Try it:
Gather every line of the listing below that contains the string "נגדיר", with case counting.

******

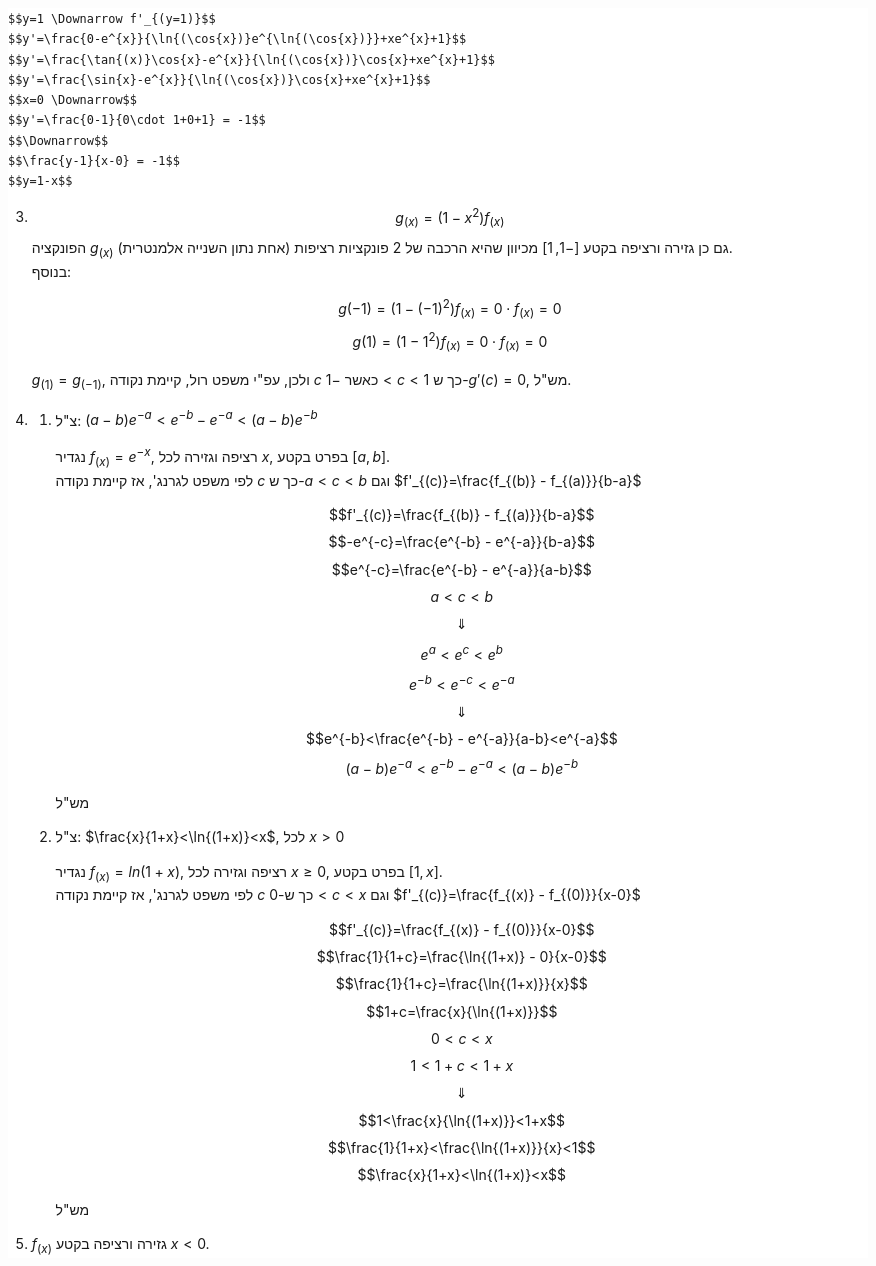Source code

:     $$y=1 \Downarrow f'_{(y=1)}$$
    $$y'=\frac{0-e^{x}}{\ln{(\cos{x})}e^{\ln{(\cos{x})}}+xe^{x}+1}$$
    $$y'=\frac{\tan{(x)}\cos{x}-e^{x}}{\ln{(\cos{x})}\cos{x}+xe^{x}+1}$$
    $$y'=\frac{\sin{x}-e^{x}}{\ln{(\cos{x})}\cos{x}+xe^{x}+1}$$
    $$x=0 \Downarrow$$
    $$y'=\frac{0-1}{0\cdot 1+0+1} = -1$$
    $$\Downarrow$$
    $$\frac{y-1}{x-0} = -1$$
    $$y=1-x$$

3. $$g_{(x)} = (1-x^2)f_{(x)}$$
    הפונקציה $g_{(x)}$ גם כן גזירה ורציפה בקטע $[-1, 1]$ מכיוון שהיא הרכבה של 2 פונקציות רציפות (אחת נתון השנייה אלמנטרית).  
    בנוסף:  
    
    $$g(-1) = (1-(-1)^2)f_{(x)} = 0\cdot f_{(x)} = 0$$
    $$g(1) = (1-1^2)f_{(x)} = 0\cdot f_{(x)} = 0$$

    $g_{(1)} = g_{(-1)}$, ולכן, עפ"י משפט רול, קיימת נקודה $c$ כאשר $-1<c<1$ כך ש-$g'(c) = 0$, מש"ל.

4.  
    1. צ"ל: $(a-b)e^{-a}<e^{-b} - e^{-a}<(a-b)e^{-b}$  
        
        נגדיר $f_{(x)} = e^{-x}$, רציפה וגזירה לכל $x$, בפרט בקטע $[a, b]$.  
        לפי משפט לגרנג', אז קיימת נקודה $c$ כך ש-$a<c<b$ וגם $f'_{(c)}=\frac{f_{(b)} - f_{(a)}}{b-a}$

        $$f'_{(c)}=\frac{f_{(b)} - f_{(a)}}{b-a}$$
        $$-e^{-c}=\frac{e^{-b} - e^{-a}}{b-a}$$
        $$e^{-c}=\frac{e^{-b} - e^{-a}}{a-b}$$
        $$a<c<b$$
        $$\Downarrow$$
        $$e^a<e^c<e^b$$
        $$e^{-b}<e^{-c}<e^{-a}$$
        $$\Downarrow$$
        $$e^{-b}<\frac{e^{-b} - e^{-a}}{a-b}<e^{-a}$$
        $$(a-b)e^{-a}<e^{-b} - e^{-a}<(a-b)e^{-b}$$

        מש"ל

    2. צ"ל: $\frac{x}{1+x}<\ln{(1+x)}<x$, לכל $x>0$

        נגדיר $f_{(x)} = ln{(1+x)}$, רציפה וגזירה לכל $x\geq 0$, בפרט בקטע $[1, x]$.  
        לפי משפט לגרנג', אז קיימת נקודה $c$ כך ש-$0<c<x$ וגם $f'_{(c)}=\frac{f_{(x)} - f_{(0)}}{x-0}$

        $$f'_{(c)}=\frac{f_{(x)} - f_{(0)}}{x-0}$$
        $$\frac{1}{1+c}=\frac{\ln{(1+x)} - 0}{x-0}$$
        $$\frac{1}{1+c}=\frac{\ln{(1+x)}}{x}$$
        $$1+c=\frac{x}{\ln{(1+x)}}$$
        $$0<c<x$$
        $$1<1+c<1+x$$
        $$\Downarrow$$
        $$1<\frac{x}{\ln{(1+x)}}<1+x$$
        $$\frac{1}{1+x}<\frac{\ln{(1+x)}}{x}<1$$
        $$\frac{x}{1+x}<\ln{(1+x)}<x$$

        מש"ל
5.  $f_{(x)}$ גזירה ורציפה בקטע $x<0$.  
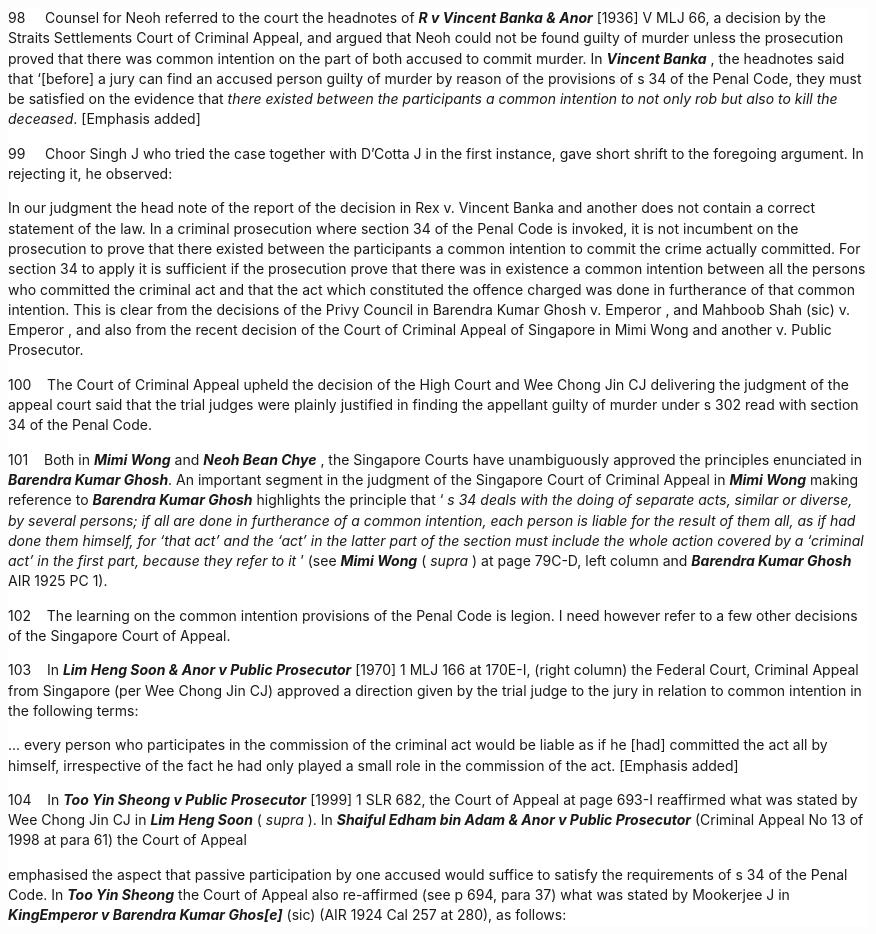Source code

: 
98     Counsel for Neoh referred to the court the headnotes of **_R v Vincent Banka & Anor_** [1936] V MLJ 66, a decision by the Straits Settlements Court of Criminal Appeal, and argued that Neoh could not be found guilty of murder unless the prosecution proved that there was common intention on the part of both accused to commit murder. In **_Vincent Banka_** , the headnotes said that ‘[before] a jury can find an accused person guilty of murder by reason of the provisions of s 34 of the Penal Code, they must be satisfied on the evidence that _there existed between the participants a common intention to not only rob but also to kill the deceased_. [Emphasis added] 

99     Choor Singh J who tried the case together with D’Cotta J in the first instance, gave short shrift to the foregoing argument. In rejecting it, he observed: 

 In our judgment the head note of the report of the decision in Rex v. Vincent Banka and another does not contain a correct statement of the law. In a criminal prosecution where section 34 of the Penal Code is invoked, it is not incumbent on the prosecution to prove that there existed between the participants a common intention to commit the crime actually committed. For section 34 to apply it is sufficient if the prosecution prove that there was in existence a common intention between all the persons who committed the criminal act and that the act which constituted the offence charged was done in furtherance of that common intention. This is clear from the decisions of the Privy Council in Barendra Kumar Ghosh v. Emperor , and Mahboob Shah (sic) v. Emperor , and also from the recent decision of the Court of Criminal Appeal of Singapore in Mimi Wong and another v. Public Prosecutor. 

100    The Court of Criminal Appeal upheld the decision of the High Court and Wee Chong Jin CJ delivering the judgment of the appeal court said that the trial judges were plainly justified in finding the appellant guilty of murder under s 302 read with section 34 of the Penal Code. 

101    Both in **_Mimi Wong_** and **_Neoh Bean Chye_** , the Singapore Courts have unambiguously approved the principles enunciated in **_Barendra Kumar Ghosh_**. An important segment in the judgment of the Singapore Court of Criminal Appeal in **_Mimi Wong_** making reference to **_Barendra Kumar Ghosh_** highlights the principle that ‘ _s 34 deals with the doing of separate acts, similar or diverse, by several persons; if all are done in furtherance of a common intention, each person is liable for the result of them all, as if had done them himself, for ‘that act’ and the ‘act’ in the latter part of the section must include the whole action covered by a ‘criminal act’ in the first part, because they refer to it_ ’ (see **_Mimi Wong_** ( _supra_ ) at page 79C-D, left column and **_Barendra Kumar Ghosh_** AIR 1925 PC 1). 

102    The learning on the common intention provisions of the Penal Code is legion. I need however refer to a few other decisions of the Singapore Court of Appeal. 

103    In **_Lim Heng Soon & Anor v Public Prosecutor_** [1970] 1 MLJ 166 at 170E-I, (right column) the Federal Court, Criminal Appeal from Singapore (per Wee Chong Jin CJ) approved a direction given by the trial judge to the jury in relation to common intention in the following terms: 

 ... every person who participates in the commission of the criminal act would be liable as if he [had] committed the act all by himself, irrespective of the fact he had only played a small role in the commission of the act. [Emphasis added] 

104    In **_Too Yin Sheong v Public Prosecutor_** <span class="citation">[1999] 1 SLR 682</span>, the Court of Appeal at page 693-I reaffirmed what was stated by Wee Chong Jin CJ in **_Lim Heng Soon_** ( _supra_ ). In **_Shaiful Edham bin Adam & Anor v Public Prosecutor_** (Criminal Appeal No 13 of 1998 at para 61) the Court of Appeal 


emphasised the aspect that passive participation by one accused would suffice to satisfy the requirements of s 34 of the Penal Code. In **_Too Yin Sheong_** the Court of Appeal also re-affirmed (see p 694, para 37) what was stated by Mookerjee J in **_KingEmperor v Barendra Kumar Ghos[e]_** (sic) (AIR 1924 Cal 257 at 280), as follows:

******

Response:
        נגדיר $f_{(x)} = e^{-x}$, רציפה וגזירה לכל $x$, בפרט בקטע $[a, b]$.  
        נגדיר $f_{(x)} = ln{(1+x)}$, רציפה וגזירה לכל $x\geq 0$, בפרט בקטע $[1, x]$.  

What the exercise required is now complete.